Posted Aug 24 2008 9:51pm
Surgery is scary. Just the thought of losing control and having someone cut into my body scares the ______ out of me! I can't imagine what it would be like for those brave souls who need a cancerous tumor removed. I give them a lot of credit in doing what they need to in order to overcome their disease.

I have my own opinions about surgery. I have written about surgery before ( see my other entry about surgery ). I think the effects of surgery on the body are grossly underestimated. I have seen this time and time again. Usually someone I know has a procedure done and then is released a short time later with the idea that they will heal in a short amount of time. In reality the person struggles for a much longer time before they feel better.

Healing from surgery encompasses both the body and the mind. Yes body tissues can heal pretty fast but getting over the stress of surgery and dealing with a major disease can be quite a challenge.

A new study from Aviv University's Department of Psychology led by Professor Shamgar Ben-Eliyahu examined the effects of surgery-related stress on the body. The physical aspects of surgery have a negative effect on the immune system but what about the psychological effects?

According to the professor it is the chemicals released by the body in response to fear that suppress the immune system. When we experience fear our bodies release a host of hormones such as norepinephrine and epinephrine (adrenaline). These hormones work to get us ready to deal with a threat and they can also inhibit our immune systems.

This can be a big problem, especially in the time directly following surgery.
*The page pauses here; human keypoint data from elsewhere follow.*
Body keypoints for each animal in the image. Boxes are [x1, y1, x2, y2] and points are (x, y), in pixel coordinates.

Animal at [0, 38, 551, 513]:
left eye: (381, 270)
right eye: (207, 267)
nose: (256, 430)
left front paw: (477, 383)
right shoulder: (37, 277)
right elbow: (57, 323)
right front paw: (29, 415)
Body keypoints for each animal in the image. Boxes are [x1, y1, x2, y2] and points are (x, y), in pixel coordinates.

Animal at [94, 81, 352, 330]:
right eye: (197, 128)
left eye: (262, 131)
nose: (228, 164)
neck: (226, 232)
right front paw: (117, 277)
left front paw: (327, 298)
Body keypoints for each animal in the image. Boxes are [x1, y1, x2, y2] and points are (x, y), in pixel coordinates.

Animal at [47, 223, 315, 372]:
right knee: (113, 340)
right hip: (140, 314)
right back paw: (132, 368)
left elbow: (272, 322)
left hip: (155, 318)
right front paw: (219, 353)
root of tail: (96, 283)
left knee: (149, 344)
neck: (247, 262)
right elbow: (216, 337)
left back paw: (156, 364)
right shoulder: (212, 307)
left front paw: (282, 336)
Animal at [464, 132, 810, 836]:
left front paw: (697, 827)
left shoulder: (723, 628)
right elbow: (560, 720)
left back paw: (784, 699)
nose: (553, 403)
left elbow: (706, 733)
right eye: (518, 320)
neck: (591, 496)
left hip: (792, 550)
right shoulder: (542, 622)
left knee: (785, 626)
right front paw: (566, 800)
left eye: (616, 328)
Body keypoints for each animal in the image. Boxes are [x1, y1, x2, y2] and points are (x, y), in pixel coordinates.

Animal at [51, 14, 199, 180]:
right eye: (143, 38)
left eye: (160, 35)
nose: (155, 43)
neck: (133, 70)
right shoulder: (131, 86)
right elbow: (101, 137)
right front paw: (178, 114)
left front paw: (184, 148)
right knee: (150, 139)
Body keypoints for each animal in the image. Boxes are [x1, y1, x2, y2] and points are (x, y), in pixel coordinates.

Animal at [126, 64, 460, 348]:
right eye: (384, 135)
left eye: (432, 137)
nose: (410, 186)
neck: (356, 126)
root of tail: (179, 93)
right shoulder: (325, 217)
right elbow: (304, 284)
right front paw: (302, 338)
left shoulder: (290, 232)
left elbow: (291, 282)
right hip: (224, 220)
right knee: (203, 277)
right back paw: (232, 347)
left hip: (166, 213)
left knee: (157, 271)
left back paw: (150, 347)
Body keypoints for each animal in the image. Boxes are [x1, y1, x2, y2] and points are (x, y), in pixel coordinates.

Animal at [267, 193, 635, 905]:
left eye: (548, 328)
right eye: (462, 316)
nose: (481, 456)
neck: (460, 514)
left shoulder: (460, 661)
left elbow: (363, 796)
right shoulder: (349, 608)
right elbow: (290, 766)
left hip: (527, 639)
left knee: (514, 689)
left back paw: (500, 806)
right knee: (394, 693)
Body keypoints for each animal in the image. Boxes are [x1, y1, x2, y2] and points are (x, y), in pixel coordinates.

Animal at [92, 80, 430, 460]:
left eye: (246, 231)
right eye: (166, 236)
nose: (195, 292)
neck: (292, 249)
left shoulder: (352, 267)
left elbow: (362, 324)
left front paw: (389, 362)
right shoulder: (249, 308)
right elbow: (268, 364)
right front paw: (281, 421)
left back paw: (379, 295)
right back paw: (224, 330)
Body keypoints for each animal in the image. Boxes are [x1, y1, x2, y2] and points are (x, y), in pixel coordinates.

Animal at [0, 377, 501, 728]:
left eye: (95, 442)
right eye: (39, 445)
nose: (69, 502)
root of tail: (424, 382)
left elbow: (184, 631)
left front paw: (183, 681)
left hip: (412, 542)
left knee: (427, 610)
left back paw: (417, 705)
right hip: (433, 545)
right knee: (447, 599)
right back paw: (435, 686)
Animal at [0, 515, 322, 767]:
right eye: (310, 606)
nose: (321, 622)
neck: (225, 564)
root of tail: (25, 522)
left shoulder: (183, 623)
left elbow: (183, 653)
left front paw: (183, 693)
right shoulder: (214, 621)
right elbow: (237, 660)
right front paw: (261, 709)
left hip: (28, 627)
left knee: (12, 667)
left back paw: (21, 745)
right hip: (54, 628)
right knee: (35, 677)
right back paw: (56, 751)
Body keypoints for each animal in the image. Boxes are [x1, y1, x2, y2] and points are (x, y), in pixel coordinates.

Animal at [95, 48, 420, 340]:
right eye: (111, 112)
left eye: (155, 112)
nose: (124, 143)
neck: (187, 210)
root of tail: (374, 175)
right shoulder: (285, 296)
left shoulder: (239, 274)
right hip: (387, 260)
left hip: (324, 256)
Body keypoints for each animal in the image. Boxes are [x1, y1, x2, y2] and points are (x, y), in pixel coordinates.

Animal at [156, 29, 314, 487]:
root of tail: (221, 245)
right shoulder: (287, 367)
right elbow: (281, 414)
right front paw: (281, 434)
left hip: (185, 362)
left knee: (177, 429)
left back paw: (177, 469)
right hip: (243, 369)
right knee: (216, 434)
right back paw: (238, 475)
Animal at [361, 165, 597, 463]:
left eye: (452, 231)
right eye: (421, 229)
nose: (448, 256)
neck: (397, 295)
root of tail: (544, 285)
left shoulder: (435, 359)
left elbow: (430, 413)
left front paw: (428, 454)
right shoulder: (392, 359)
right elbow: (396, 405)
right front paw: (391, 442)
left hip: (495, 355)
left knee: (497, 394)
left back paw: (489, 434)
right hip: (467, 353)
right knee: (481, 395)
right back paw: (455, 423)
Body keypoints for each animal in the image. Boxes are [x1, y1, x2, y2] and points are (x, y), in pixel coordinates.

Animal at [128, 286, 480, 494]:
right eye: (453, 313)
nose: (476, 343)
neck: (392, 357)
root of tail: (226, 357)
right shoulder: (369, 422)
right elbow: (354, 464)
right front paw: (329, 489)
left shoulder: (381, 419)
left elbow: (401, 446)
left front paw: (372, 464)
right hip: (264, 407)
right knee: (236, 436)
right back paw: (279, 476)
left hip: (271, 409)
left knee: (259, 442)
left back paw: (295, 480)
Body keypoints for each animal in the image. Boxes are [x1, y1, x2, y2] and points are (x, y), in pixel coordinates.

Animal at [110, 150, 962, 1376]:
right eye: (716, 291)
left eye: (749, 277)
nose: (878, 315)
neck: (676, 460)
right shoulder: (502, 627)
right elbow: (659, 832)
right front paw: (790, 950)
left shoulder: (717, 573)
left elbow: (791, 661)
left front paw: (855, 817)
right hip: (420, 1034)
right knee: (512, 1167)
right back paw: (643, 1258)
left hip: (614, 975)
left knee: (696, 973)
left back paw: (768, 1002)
This is when the body needs to overcome the physical stress of the surgical assault on the tissues. It is also when the body needs to finish the job of the surgeon by killing off what is left of a cancerous tumor. It doesn't help if the immune system is compromised by the effects of psychological fear.

Inhibiting the stress hormones may go a long way in reducing the recurrence of cancer after surgery. There is hope from the field of mind-body medicine called psychoneuroimmunology. Stress-reducing techniques have been shown to improve immune function.

Perhaps mind-body healing can become a part of an overall healing program (as I believe it should as stated in my book). In the future patients may not only have surgical consults but may also work with practitioners employing mind-body techniques to help to boost the immune system.